Pleas in law and main arguments

In support of the action, the applicant relies on seven pleas in law.

1.First plea in law, alleging infringement of the legal provisions governing the language regime of the European institutions. Infringement of the principle of equality. Infringement of Article 27 of the Staff Regulations. Infringement of the obligation to state reasons. The notice of competition, in respect of which the applicant raises a plea of illegality, limited the languages that could be used during the assessment centre tests to English and French. This gave rise to an infringement of the provisions governing the language regime in the European Union which accords the same dignity to each of the 24 official languages. Likewise the principle of the equal treatment of candidates and Article 27 of the Staff Regulations were infringed, since the level of knowledge of languages, differing between all the candidates, influenced their performance and the testing of their competencies. The reasoning adopted for the choice of language regime, essentially based on the interest of the service, is not consistent with the required rules concerning the full statement of reasons.
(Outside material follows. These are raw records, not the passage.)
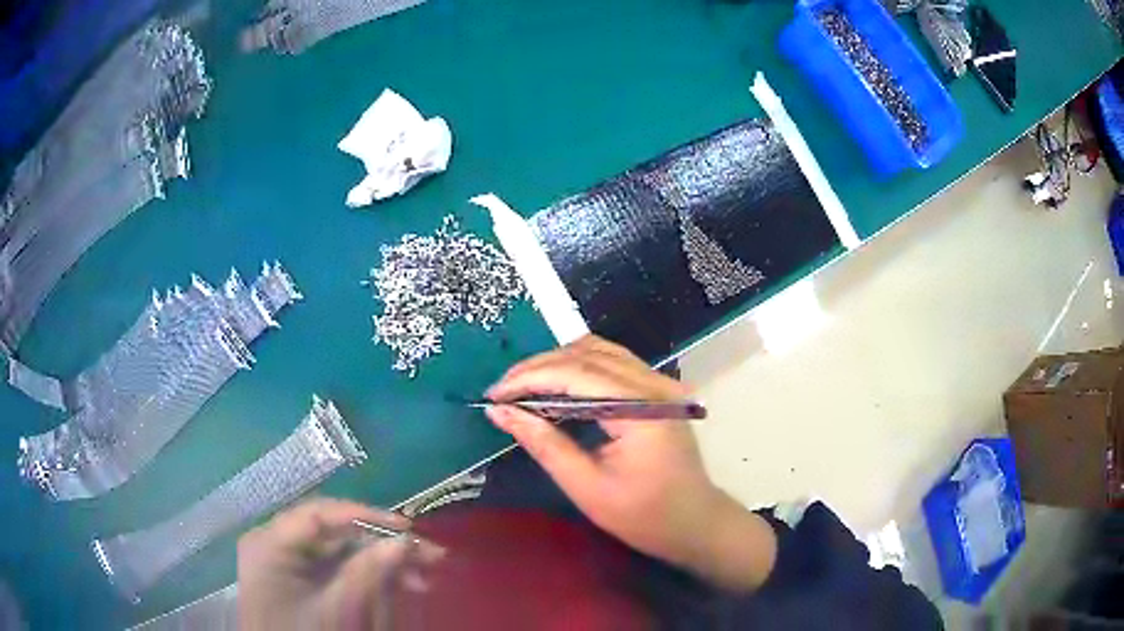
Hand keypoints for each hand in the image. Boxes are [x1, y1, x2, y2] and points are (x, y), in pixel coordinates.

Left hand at [238, 498, 443, 630]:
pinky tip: (399, 584)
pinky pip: (337, 567)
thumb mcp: (335, 609)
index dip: (365, 516)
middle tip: (428, 558)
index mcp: (270, 542)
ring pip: (341, 551)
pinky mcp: (299, 577)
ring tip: (422, 578)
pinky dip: (368, 575)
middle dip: (382, 546)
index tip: (407, 529)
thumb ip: (367, 574)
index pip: (320, 514)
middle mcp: (276, 542)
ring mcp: (287, 560)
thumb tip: (405, 542)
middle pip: (336, 533)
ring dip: (381, 562)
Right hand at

2.Second plea in law, alleging infringement of the principle of equality, infringement of the notice of competition, infringement of the principle of good administration (corollary the right of defence), infringement of the obligation to state reasons, infringement of the obligation to take into account the well-being of candidates and infringement of the principle that candidates’ legitimate expectations must be observed. On account of technical and organisational problems during the conduct of the tests on the pre-established date, the applicant had to undergo the case study a second time, under conditions different from those guaranteed to the other candidates. This gave rise to the infringement of the aforementioned principles.

3.Third plea in law, alleging manifest error of assessment, infringement of the Staff Regulations, infringement of the notice of competition, infringement of the principle of equality, infringement of the principle of equality in relation to the stability of the Selection Board, misuse of powers and infringement of the principle of proportionality. The assignment of the correction of scripts to external assessors and the sub-division into panels at the time of conducting the oral tests entailed the infringement of the aforementioned principles, essentially because of the failure to carry out beforehand checks of the external assessors’ competence and their level of knowledge of English and French.
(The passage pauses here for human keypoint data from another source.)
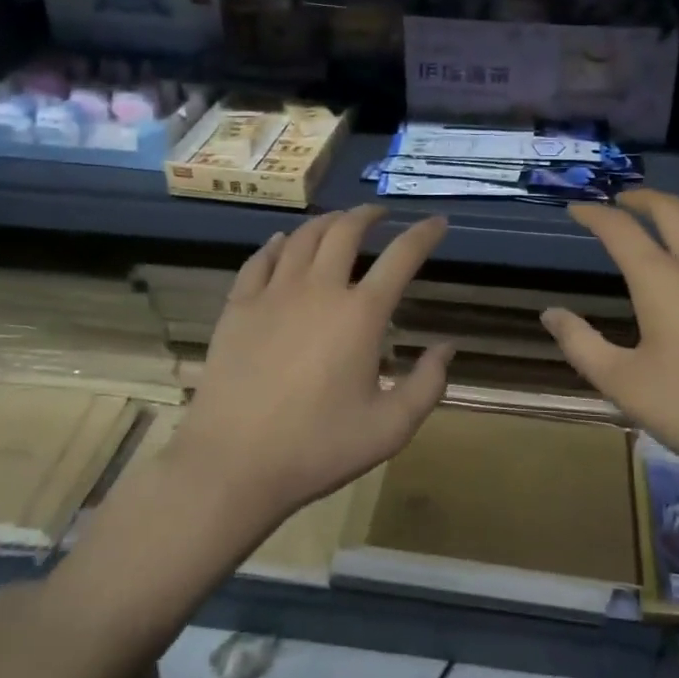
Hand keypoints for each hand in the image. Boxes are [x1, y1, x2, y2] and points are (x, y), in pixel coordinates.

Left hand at [168, 206, 453, 527]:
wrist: (232, 463)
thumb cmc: (317, 448)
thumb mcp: (390, 429)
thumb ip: (428, 385)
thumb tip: (446, 347)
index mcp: (361, 314)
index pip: (401, 256)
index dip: (424, 234)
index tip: (437, 222)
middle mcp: (319, 289)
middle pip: (346, 230)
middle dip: (368, 214)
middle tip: (380, 214)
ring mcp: (274, 293)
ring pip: (303, 237)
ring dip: (326, 222)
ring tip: (338, 221)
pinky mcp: (238, 306)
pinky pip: (261, 259)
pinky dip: (279, 244)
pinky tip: (283, 243)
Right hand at [540, 190, 678, 490]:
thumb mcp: (625, 385)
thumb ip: (581, 344)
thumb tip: (551, 314)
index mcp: (662, 279)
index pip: (620, 229)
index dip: (594, 214)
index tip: (575, 209)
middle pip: (668, 209)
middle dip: (639, 198)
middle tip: (617, 202)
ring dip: (672, 210)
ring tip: (654, 219)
4.Fourth plea in law, alleging manifest error of assessment, infringement of the competition notice, infringement of the principle of equality also in relation to the breach of own requirements, and infringement of the principle of good administration, in relation to admission to the assessment centre of candidates who had not passed the MCQ tests and their inclusion in the comparative assessment of merits. Even candidates who had not passed the MCQ tests were admitted to the assessment centre tests, thereby infringing the aforementioned principles and rules.

5.Fifth plea in law, alleging breach of own requirements and consequent infringement of the principle of equality and infringement of the principle of good administration, inasmuch as the tests did not ensure that the candidates’ ability to communicate orally was adequately assessed.

6.Sixth plea in law, alleging manifest error of assessment, infringement of the obligation to state reasons, infringement of the Staff Regulations, infringement of the principle of equality, infringement of the competition notice, and misuse of powers in relation to the field-related interview and the competency-based interview, on account of the considerable fluctuations in the composition of Selection Board that examined the candidates and the failure to comply with the obligation to abstain on the part of members of that board, including the Vice Chairperson thereof.

7.Seventh plea in law, alleging infringement of Article 27 of the Staff Regulations, through the introduction of a staff-selection system based on quotas, not on the assessment of a candidate’s competencies. It is apparent from a document published on the website of the European Anti-Fraud Office (OLAF) that quotas on the reserve list had to be set aside for candidates destined for other institutions.